Se il topos del volo aereo e della sconfitta della gravità avevano trovato nello Zarathustra nicciano un’articolata definizione, fu il movimento futurista che prefigurò compiutamente, per la prima volta, attraverso i manifesti teorici, gli scritti poetici e le opere d’arte, la possibilità di un sostanziale rinnovamento delle capacità psicofisiche e della sensibilità umana per effetto delle grandi scoperte scientifiche, tecnologiche e dei nuovi mezzi di comunicazione di massa, ben oltre la banalizzazione semplificatrice che ridusse il concetto alla pura equazione futurismo-esaltazione della macchina.
La contingenza storica della guerra segnò un’importante cesura con l’immagine del volo quale straordinaria espressione del mito della velocità e del nuovo rapporto tra uomo e macchina; alla volontà ascensionale intesa come impulso prometeico alla “conquista delle stelle” e alla dominazione dell’esistente, subentrò la percezione dell’innalzamento e della visione dell’alto anche come possibilità di salvezza dalle trincee e dalle macerie del conflitto in atto. Solo occupando l’aria si potrà sfuggire all’abisso e alla morte.
Proprio dalla diretta esperienza del volo aereo e della guerra nacquero numerose raccolte poetiche – da Aereoplani, canti alati di Paolo Buzzi, pubblicato da Marinetti nel 1909 a Le Cap de Bonne-Espérance, che Jean Cocteau dedicò all’amico soldato Roland Garros, alle raccolte Alcools e Calligrammes di Apollinaire – così come molteplici furono i dipinti che ebbero per soggetto “la conquista dell’aria” 1, dai quadri di Picasso intitolati Notre avenir est dans l’air, al celebre Hommage a Blériot di Delaunay, a La conquete de l’air di La Fresnay , alle opere dei vorticisti inglesi e a quelle dei pittori e fotografi statunitensi come Alfred Stiegliz e Georgia O’Keeffe .

### RIGHE DEL LISTATO
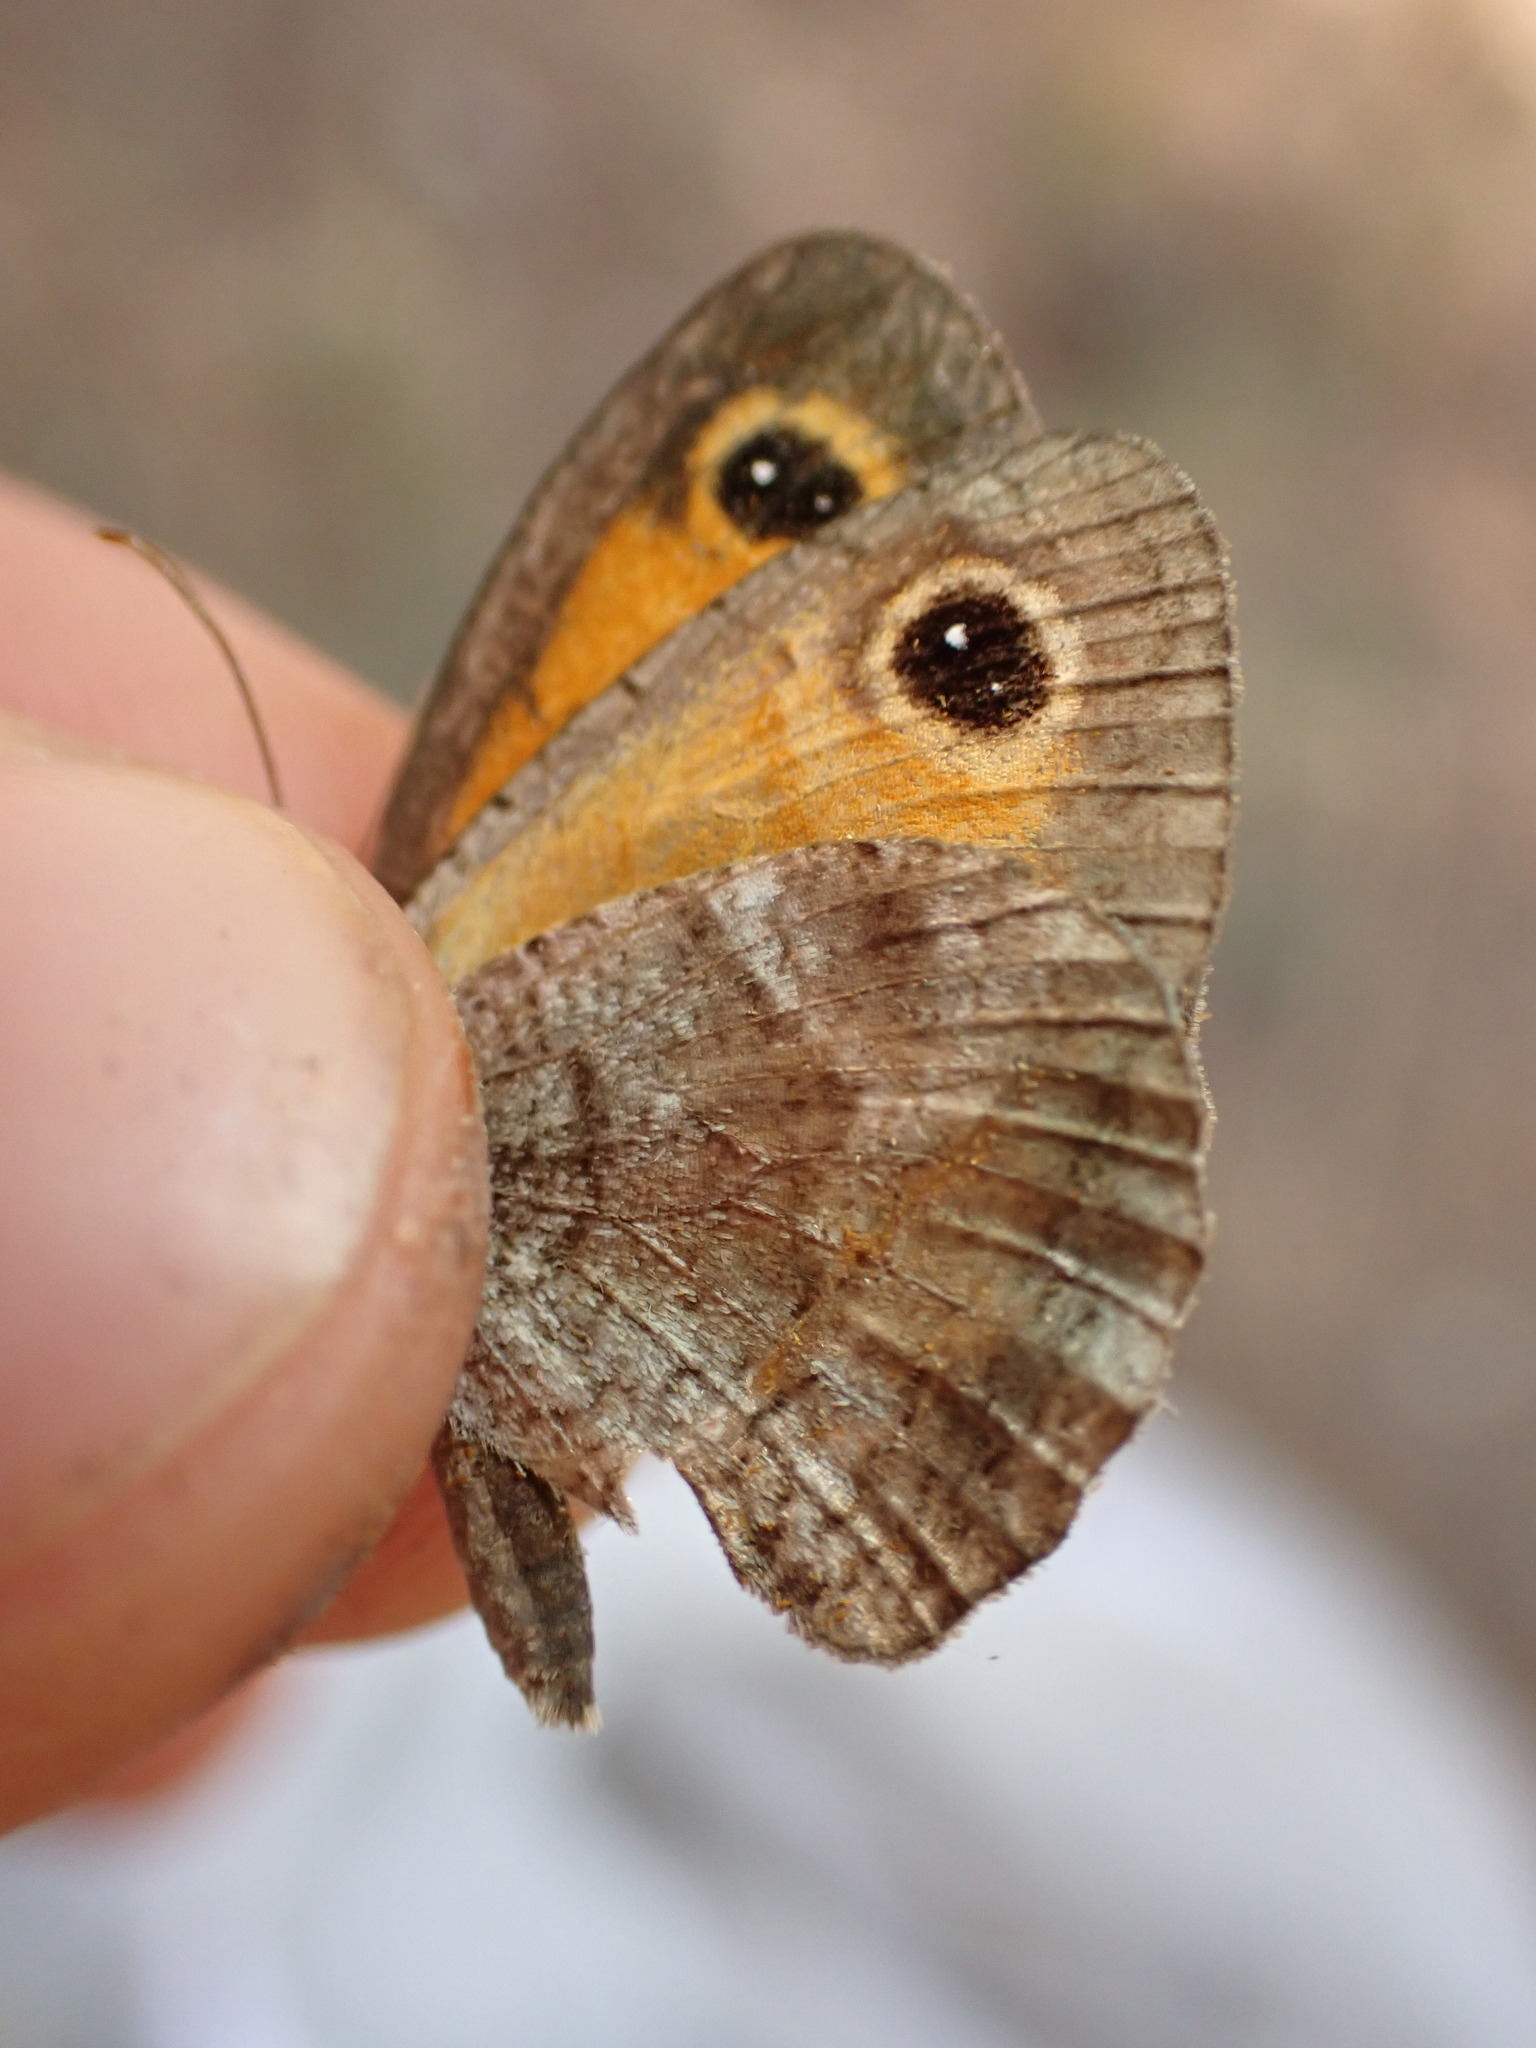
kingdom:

### ESERCIZIO BREVE 1
Nel testo sul futurismo e il volo, riscrivi in forma più concisa il paragrafo che inizia con "La contingenza storica della guerra", mantenendone i fatti principali.
### ESERCIZIO BREVE 2
Per favore, riprendi il testo sul futurismo e il volo dopo la sua ultima frase e prosegui con un nuovo paragrafo.

### RISPOSTA ATTESA 1
La guerra ruppe con l'immagine del volo come espressione del mito della velocità e del nuovo rapporto tra uomo e macchina. All'impulso prometeico verso la "conquista delle stelle" e il dominio dell'esistente si sostituì l'idea dell'altezza come via di salvezza dalle trincee e dalle macerie del conflitto: solo occupando l'aria si sarebbe sfuggiti all'abisso e alla morte.

### RISPOSTA ATTESA 2
In Italia i riferimenti ai nuovi orizzonti aperti dall’aviazione contenuti in numerosi scritti di Marinetti, ad esempio Le monoplane du pape ma anche alcuni brani de Il Manifesto tecnico della letteratura futurista e del poema parolibero Zang Tumb Tuuum, unitamente alle ricerche futuriste sul dinamismo, la velocità e la deformazione aerodinamica degli oggetti e dello spazio, si riflettono in opere pioneristiche ispirate al volo aereo quali Forme-Forze di un’elica (1914) e Prospettiva area (1919) di Enrico Prampolini , Sensazioni atmosferiche e rumori di aeroplano (1917) di Achille Lega , Forze ascensionali (1919) e Primavera umbra (1921) di Gerardo Dottori, Spirale tricolore (1923) di Roberto Marcello Baldessari, ed altre ancora.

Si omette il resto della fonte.